December 17

On Saturday, 16 December 2023 at 23:35:12 UTC, Siarhei Siamashka wrote:

>
test normal cached
>

| echo " " >> bench.go && time go run bench.go | 0.15s | 0.13s |

This is not a correct test for go. You should remove all cached artifacts in ${HOME}/go too.

December 17

On Friday, 8 December 2023 at 10:07:48 UTC, Sergey wrote:

>

On Thursday, 7 December 2023 at 16:32:32 UTC, Witold Baryluk wrote:

>

I do not use dmd -run too often, but recently was checking

Interesting project. Can you make it in the repo? Maybe others will send PRs for other implementation and versions of compilers..
It could be interesting metric. Similar idea of the repo (compilation only) for example here: https://github.com/nordlow/compiler-benchmark

I think a better option that comparing to other languages (too many variables), would be to track performance of the compiler on a public dashboard.

Compile few variants, and track compile time to object code, object code size, linking time, final executable size, and final executable runtime and peak memory usage of compiler and executable:

Few variants:

  • No phobos, just some constructs, plus maybe extern(C) printf for IO. Maybe few files (one with no templates, one with some templates, another with some mixins and CTFEs).
  • Few minor things from phobos imported (i.e. std.stdio, std.range, and maybe 1 or 2 more things) and some representative functions used from there.

Something like this for Mozilla in the past https://arewefastyet.com/win10/benchmarks/overview?numDays=60 https://awsy.netlify.app/win10/memory/overview?numDays=60

Or similar to this https://fast.vlang.io/ for V programming language (as you can see there, they can compile entire compiler in about a second, and hello world compile and link in 90ms - which is actually faster than when they started with the project).

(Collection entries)
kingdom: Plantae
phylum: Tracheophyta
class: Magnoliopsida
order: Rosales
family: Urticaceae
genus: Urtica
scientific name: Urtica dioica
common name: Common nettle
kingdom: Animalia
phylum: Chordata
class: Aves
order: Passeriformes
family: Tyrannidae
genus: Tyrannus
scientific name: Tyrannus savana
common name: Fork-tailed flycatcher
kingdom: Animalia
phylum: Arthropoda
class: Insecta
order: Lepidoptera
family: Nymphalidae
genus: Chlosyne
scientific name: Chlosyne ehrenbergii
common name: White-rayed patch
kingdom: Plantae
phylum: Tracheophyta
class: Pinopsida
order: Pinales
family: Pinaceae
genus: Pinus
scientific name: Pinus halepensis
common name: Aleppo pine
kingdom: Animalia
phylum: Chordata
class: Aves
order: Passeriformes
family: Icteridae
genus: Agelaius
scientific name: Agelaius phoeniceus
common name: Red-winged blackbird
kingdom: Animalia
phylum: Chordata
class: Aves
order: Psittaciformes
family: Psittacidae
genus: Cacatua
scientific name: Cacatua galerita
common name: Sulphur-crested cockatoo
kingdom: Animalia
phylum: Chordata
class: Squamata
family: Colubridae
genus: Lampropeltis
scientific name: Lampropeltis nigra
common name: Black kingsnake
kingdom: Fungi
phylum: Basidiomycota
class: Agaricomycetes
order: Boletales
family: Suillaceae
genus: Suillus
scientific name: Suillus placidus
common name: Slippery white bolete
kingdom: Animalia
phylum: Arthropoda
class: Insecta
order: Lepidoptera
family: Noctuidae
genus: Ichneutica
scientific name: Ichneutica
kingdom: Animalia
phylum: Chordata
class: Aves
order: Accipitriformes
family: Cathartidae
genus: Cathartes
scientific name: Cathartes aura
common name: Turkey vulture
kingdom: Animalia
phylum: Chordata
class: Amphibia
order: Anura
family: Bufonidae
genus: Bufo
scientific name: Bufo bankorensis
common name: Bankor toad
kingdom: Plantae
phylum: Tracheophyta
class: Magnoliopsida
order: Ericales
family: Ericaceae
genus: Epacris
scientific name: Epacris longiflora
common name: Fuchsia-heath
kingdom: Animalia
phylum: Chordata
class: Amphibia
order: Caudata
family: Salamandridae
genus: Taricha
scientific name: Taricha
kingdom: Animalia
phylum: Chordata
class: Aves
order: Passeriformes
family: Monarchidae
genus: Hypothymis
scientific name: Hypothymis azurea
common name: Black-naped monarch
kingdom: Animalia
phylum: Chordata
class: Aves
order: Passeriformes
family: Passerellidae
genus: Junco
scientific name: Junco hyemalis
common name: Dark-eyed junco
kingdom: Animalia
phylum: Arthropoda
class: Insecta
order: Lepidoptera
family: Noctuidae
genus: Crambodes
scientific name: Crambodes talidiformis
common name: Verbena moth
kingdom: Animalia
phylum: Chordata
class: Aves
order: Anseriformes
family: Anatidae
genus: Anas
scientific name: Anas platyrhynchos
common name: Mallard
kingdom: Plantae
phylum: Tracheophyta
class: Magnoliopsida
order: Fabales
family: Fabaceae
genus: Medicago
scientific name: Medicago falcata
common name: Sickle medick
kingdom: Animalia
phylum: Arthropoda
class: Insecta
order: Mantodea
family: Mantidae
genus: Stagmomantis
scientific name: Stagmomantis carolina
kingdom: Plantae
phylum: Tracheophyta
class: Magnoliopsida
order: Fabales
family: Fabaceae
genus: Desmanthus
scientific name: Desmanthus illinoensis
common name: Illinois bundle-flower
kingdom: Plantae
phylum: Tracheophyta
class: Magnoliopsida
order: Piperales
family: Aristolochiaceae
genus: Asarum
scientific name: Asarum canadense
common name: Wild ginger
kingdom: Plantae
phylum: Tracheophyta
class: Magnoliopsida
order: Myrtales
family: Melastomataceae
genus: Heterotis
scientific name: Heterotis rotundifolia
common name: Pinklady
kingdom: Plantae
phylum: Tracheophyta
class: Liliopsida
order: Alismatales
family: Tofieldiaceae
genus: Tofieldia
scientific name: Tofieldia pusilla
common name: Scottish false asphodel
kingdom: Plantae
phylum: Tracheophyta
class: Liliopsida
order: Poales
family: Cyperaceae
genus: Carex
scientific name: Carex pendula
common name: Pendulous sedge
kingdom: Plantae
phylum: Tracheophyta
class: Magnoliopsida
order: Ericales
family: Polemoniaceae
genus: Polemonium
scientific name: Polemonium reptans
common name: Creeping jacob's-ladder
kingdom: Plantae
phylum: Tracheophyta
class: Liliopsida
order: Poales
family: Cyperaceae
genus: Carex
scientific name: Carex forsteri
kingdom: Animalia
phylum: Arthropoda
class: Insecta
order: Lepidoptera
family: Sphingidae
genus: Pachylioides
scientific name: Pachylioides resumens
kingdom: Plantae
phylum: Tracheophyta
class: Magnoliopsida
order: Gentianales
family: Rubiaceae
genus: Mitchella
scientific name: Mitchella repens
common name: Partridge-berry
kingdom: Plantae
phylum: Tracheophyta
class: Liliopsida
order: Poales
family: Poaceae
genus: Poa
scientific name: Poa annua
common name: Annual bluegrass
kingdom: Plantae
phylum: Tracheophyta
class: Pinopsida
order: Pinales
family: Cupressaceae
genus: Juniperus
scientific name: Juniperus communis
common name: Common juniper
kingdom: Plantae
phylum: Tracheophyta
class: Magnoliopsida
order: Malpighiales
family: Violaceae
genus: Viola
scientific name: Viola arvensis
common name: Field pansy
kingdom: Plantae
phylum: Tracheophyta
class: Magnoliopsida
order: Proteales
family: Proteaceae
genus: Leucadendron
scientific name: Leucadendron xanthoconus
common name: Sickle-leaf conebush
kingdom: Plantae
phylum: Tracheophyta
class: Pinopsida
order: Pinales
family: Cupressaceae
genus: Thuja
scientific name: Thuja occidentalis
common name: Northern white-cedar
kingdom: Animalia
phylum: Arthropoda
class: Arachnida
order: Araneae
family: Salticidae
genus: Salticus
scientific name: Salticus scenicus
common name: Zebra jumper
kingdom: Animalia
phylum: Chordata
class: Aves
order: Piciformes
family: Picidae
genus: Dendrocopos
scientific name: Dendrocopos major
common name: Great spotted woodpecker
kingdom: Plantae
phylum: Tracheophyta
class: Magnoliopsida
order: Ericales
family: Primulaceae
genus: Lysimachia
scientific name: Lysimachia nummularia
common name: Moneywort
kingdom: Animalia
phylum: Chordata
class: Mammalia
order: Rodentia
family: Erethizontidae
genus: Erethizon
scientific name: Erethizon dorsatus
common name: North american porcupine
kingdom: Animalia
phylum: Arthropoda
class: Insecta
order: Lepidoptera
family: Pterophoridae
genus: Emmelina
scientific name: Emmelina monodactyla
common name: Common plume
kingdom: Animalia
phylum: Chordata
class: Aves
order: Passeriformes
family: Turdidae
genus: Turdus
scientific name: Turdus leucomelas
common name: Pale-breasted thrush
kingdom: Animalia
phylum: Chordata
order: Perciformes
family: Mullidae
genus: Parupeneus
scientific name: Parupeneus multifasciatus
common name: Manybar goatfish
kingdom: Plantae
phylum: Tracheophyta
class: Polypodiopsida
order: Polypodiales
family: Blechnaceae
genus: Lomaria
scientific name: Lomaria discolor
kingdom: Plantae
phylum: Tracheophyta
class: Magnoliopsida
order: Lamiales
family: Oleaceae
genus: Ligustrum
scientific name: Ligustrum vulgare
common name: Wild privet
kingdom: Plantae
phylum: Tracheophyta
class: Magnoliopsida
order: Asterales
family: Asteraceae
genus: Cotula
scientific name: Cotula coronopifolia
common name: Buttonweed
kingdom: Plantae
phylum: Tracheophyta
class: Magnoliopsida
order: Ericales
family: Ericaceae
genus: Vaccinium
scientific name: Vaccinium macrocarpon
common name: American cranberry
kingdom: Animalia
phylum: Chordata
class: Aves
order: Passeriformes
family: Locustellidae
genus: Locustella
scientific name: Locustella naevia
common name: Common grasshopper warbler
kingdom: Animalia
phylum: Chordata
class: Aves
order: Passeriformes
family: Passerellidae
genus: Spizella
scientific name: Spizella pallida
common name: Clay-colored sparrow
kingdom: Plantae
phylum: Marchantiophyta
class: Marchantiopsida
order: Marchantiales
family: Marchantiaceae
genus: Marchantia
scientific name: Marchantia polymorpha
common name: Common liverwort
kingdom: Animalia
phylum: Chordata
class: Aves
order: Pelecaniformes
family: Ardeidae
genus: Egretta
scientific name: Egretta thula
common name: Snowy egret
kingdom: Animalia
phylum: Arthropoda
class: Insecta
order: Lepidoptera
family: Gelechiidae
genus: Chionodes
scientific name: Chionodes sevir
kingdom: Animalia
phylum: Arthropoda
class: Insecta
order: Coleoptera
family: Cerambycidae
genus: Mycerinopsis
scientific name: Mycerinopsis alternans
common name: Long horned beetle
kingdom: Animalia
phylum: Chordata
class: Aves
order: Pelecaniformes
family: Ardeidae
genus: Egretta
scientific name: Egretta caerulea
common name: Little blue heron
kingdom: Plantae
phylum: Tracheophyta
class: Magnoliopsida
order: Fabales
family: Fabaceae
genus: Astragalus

**Aim 1**
Answer these questions using the compiler benchmark thread.
(a) Besides the usual cache, which directory's cached artifacts should also be removed for a correct Go test?
(b) On what date did Sergey write his quoted message?
(c) How long does the V language take to compile and link hello world?
**Aim 2**
Retype the part of the compiler benchmark thread that starts at "I do not use" and ends at "versions of compilers..".
**Aim 3**
Continue the compiler benchmark thread from the point where it stops.

**Result 1**
(a) ${HOME}/go
(b) Friday, 8 December 2023
(c) 90ms

**Result 2**
I do not use dmd -run too often, but recently was checking

Interesting project. Can you make it in the repo? Maybe others will send PRs for other implementation and versions of compilers..

**Result 3**
December 17

On Sunday, 17 December 2023 at 06:59:58 UTC, Witold Baryluk wrote:

>

On Saturday, 16 December 2023 at 23:35:12 UTC, Siarhei Siamashka wrote:

>

| echo " " >> bench.go && time go run bench.go | 0.15s | 0.13s |

This is not a correct test for go. You should remove all cached artifacts in ${HOME}/go too.

This properly simulates real usage (fast edit + compile + run cycles). Whereas removing all cached artifacts in ${HOME}/go does not simulate real usage.

Running touch was not enough to prevent Nim from reusing the cached version. Appending a single space character to the source code on each test iteration resolved this problem.

December 17

On Sunday, 17 December 2023 at 06:40:33 UTC, Witold Baryluk wrote:

>

On Saturday, 16 December 2023 at 03:31:05 UTC, Walter Bright wrote:

>

It would be illuminating to compare using printf rather than writefln.

Ok, added extern(C) int printf(const char *format, ...);, and measured various variants.

I don't think that there's much practical value in testing printf because it's not compatible with @safe and can't be recommended for developing normal D applications. This scenario gets out of touch with reality and becomes way too artificial.

>
  • mold 2.3.3 and mold 2.4.0, segfault, when using with dmd or ldc2.

https://github.com/dlang/dmd/pull/15915 improves dmd's compatibility with mold 2.4.0 or maybe even fixes all problems if we are optimistic.

>

[...]

stat("/usr/include/dmd/druntime/import/core/internal/array/comparison.di", 0x7ffecfc2a0f0) = -1 ENOENT (No such file or directory)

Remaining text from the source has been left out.